===== Gösterilen Metin

Özetle günümüzde, sınır ötesi terörizm, düzensiz göç, siber saldırılar ve uluslararası organize suçlar gibi tehditler, ulus-devletlerin tek başına etkili bir şekilde başa çıkamayacağı karmaşık güvenlik sorunları yaratmaktadır. Bu bağlamda, Türk Dünyası ülkeleri arasında askeri işbirliği, istihbarat paylaşımı, ortak tatbikatlar ve sınır güvenliği alanlarında koordinasyon, bu tehditlere karşı daha etkili bir direncin inşa edilmesini sağlar.

==========
===== Gösterilen Kayıtlar

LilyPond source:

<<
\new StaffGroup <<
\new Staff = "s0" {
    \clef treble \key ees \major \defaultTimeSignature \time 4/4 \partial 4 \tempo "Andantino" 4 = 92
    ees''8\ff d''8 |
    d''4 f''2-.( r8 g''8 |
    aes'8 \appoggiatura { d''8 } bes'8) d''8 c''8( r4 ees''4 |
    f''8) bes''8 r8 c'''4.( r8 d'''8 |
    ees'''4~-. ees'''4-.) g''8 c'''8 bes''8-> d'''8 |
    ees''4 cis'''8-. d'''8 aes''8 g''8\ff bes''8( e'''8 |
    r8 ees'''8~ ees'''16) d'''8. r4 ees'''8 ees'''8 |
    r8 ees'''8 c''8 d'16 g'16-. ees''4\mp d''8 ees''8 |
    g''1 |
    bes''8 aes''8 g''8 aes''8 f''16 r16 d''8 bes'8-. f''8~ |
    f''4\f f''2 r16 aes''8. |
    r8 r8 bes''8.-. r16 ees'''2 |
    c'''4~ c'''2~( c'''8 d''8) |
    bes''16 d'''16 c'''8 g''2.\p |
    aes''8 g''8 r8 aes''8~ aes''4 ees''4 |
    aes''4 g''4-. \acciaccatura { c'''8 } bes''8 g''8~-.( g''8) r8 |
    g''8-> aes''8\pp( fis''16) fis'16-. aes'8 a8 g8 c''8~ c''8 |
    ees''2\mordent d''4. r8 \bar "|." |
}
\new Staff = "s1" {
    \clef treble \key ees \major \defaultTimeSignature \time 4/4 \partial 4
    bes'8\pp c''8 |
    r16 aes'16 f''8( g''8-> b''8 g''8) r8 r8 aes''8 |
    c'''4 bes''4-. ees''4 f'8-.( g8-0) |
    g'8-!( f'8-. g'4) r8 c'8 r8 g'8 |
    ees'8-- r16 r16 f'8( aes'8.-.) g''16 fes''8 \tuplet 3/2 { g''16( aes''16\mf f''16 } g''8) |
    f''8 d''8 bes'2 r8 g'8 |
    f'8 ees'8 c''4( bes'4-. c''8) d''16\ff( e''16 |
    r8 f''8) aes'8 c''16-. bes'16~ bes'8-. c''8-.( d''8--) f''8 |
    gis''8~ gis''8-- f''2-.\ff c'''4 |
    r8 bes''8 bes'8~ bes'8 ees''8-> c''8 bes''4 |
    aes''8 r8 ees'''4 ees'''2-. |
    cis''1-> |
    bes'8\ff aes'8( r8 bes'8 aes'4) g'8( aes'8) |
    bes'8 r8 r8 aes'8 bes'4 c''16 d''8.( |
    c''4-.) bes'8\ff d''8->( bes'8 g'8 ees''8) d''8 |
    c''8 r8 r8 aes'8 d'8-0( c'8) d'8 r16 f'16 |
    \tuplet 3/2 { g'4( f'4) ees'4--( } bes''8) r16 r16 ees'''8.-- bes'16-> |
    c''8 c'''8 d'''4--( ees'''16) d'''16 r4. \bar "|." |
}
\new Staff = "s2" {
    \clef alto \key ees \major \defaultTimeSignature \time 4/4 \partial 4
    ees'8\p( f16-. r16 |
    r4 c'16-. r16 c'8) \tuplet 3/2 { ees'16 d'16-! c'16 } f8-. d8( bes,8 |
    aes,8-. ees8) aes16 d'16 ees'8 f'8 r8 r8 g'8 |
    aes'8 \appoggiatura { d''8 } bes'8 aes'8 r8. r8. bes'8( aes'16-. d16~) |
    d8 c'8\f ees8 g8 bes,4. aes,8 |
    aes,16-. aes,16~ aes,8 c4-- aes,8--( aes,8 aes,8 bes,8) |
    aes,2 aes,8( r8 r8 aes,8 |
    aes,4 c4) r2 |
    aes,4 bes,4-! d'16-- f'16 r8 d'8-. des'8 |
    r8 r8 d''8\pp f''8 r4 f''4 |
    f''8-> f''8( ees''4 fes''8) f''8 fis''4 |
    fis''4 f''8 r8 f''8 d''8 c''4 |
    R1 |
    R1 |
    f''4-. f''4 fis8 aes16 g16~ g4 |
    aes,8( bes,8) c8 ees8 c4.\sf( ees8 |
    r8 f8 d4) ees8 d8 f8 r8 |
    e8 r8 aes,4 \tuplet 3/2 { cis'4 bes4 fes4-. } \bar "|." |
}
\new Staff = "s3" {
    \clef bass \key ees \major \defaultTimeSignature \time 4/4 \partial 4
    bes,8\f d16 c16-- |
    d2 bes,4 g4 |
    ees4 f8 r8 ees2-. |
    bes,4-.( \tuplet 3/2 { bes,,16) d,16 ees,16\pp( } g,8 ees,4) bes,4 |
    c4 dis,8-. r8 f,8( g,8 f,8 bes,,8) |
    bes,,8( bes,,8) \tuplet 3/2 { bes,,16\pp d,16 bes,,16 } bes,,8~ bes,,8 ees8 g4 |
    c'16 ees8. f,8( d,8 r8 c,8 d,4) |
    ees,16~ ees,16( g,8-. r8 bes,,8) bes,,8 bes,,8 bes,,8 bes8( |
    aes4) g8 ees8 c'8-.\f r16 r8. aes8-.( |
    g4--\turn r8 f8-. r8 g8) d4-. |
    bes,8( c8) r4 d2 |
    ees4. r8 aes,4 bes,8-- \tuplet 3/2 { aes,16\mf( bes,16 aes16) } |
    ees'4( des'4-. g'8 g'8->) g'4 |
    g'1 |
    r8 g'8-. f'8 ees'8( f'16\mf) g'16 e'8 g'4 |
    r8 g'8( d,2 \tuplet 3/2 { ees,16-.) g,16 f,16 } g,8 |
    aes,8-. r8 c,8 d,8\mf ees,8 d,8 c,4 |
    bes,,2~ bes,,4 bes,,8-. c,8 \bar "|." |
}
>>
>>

==========

▶ _Amaç_: Güvenlik işbirliği metninde "Özetle günümüzde, sınır" sözcüklerinin geçtiği yerden başlayıp "inşa edilmesini sağlar." sözcüklerinden sonra durun ve aradaki bölümü lütfen harfi harfine yineleyin. Yalnızca metne dayanın.

▶ _Alıştırma Sonucu_:
Özetle günümüzde, sınır ötesi terörizm, düzensiz göç, siber saldırılar ve uluslararası organize suçlar gibi tehditler, ulus-devletlerin tek başına etkili bir şekilde başa çıkamayacağı karmaşık güvenlik sorunları yaratmaktadır. Bu bağlamda, Türk Dünyası ülkeleri arasında askeri işbirliği, istihbarat paylaşımı, ortak tatbikatlar ve sınır güvenliği alanlarında koordinasyon, bu tehditlere karşı daha etkili bir direncin inşa edilmesini sağlar.